Open Message to Mayor Watson and City Council,
Attached is a copy of a letter hand-delivered to Minister Chan as well as to the press gallery at Queen’s Park. The provincial leader of the NDP rose in the Ontario Legislature to call attention to it.
As you read this letter, ask yourself whether this is indicative of the quality of decision making that the people of Ottawa expect from all of you. On what expert authority is the decision to ignore important archaeological potential being based?
- It isn’t the expertise of licensed archaeologists – the city has NONE on staff and none were contracted by the city to review the situation. The two licensed experts who did review the new evidence have called for a new study.
- It isn’t the Ministry of Tourism and Culture who have clearly stated that they only review reports presented to them and that they have downloaded the approval authority to the city when it comes to requiring new studies.

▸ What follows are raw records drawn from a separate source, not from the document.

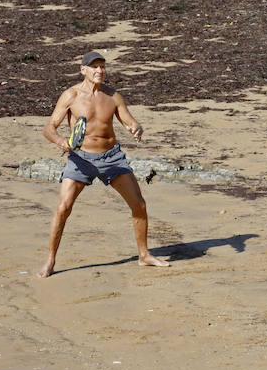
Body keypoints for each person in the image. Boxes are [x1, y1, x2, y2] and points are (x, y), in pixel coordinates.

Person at [37, 50, 171, 278]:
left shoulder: (113, 96)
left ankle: (144, 255)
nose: (100, 71)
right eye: (94, 67)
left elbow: (130, 121)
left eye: (102, 66)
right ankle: (50, 260)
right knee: (63, 209)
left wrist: (137, 128)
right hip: (80, 158)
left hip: (111, 157)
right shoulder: (71, 96)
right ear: (83, 70)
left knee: (139, 205)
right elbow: (49, 128)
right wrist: (60, 141)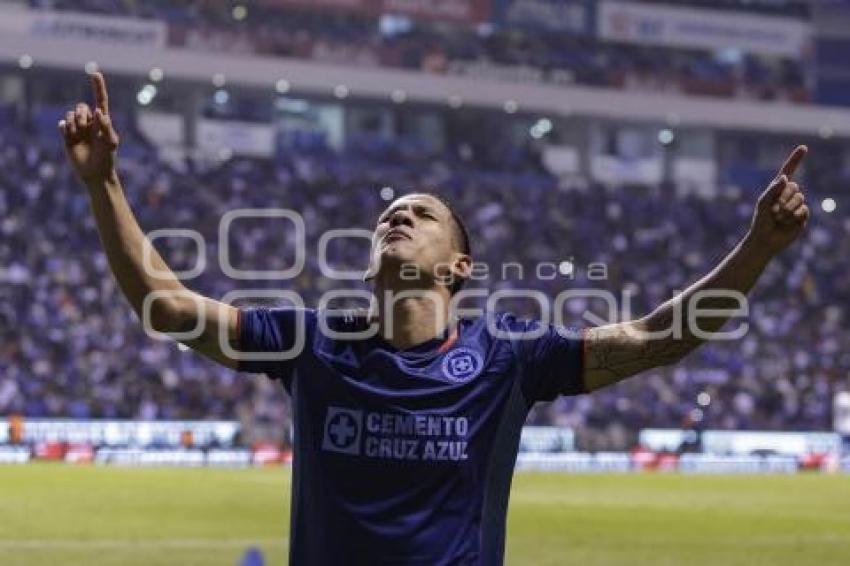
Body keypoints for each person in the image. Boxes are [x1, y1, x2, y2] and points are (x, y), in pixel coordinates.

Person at [60, 72, 810, 565]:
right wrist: (106, 185)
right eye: (388, 213)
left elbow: (658, 337)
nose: (398, 218)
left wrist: (758, 246)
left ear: (460, 266)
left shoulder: (509, 357)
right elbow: (169, 305)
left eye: (420, 215)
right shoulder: (314, 342)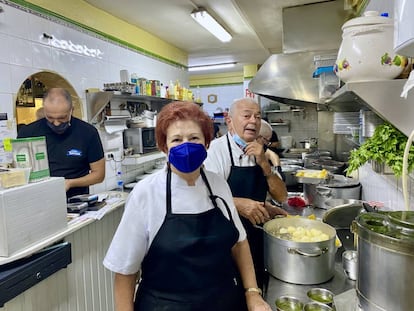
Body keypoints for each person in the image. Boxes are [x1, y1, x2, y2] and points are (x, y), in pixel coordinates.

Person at [103, 101, 272, 311]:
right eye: (176, 139)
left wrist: (252, 293)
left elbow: (240, 243)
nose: (186, 145)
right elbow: (125, 271)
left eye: (194, 138)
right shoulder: (146, 193)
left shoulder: (218, 185)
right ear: (164, 147)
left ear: (206, 143)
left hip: (225, 302)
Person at [204, 97, 288, 290]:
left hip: (256, 239)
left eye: (258, 117)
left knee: (256, 287)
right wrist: (238, 204)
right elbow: (206, 197)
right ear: (229, 120)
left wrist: (264, 165)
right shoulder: (215, 152)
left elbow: (282, 196)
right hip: (226, 242)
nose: (253, 121)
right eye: (247, 116)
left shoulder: (261, 152)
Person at [17, 88, 105, 198]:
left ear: (71, 110)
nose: (56, 123)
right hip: (38, 199)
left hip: (76, 201)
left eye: (62, 118)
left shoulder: (87, 132)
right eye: (50, 118)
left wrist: (70, 183)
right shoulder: (28, 132)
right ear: (44, 110)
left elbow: (99, 175)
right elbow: (19, 171)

Only the City as the approval authority, or the Minister of Culture acting on an emergency basis, can order that a new study be done.
- It isn’t the City Council’s advisory committee on Arts and Heritage that has unanimously recommended that a new study be done.
- It isn’t the people whose direct heritage is being ignored. ALL the Algonquin First Nations on both sides of the Ottawa River have expressed their concern and requested that a new review be done. Furthermore the City Council’s new advisory subcommittee on Aboriginal Affairs has also unanimously recommended that a new study be done.
The answer according to the Mayor is that the decision has been made by a non-professional archaeologist (J. Moser) based on a legal opinion city counsel (T. Marc) – neither of whom have any training or expertise in archaeology. This is the same legal counsel who recently stood against public interest groups at an OMB hearing and challenged the affidavits presented by the public because they were submitted by non-professionals in the subjects being reviewed!
Is this the quality of decision making that City Council wants to rely on? Decisions made by those apparently blind to their consequences because they are untrained to evaluate the information required to make the right decision?
The legal opinion only confirms that it is apparently legal in Ontario to embarrass the City and its leadership by relying on an out-dated study when it comes to development approvals. Doesn’t say much for the quality of legislation used to protect cultural heritage. It is equally legal to require that a new study be done at any time prior to registration of subdivision.
The City Council of Ottawa does not have to rely on a decision-making process that is blind to the facts. Nor should Council allow the City to be embarrassed by decisions made by staff in such a flawed manner.
South March Highlands – Carp River Conservation Inc.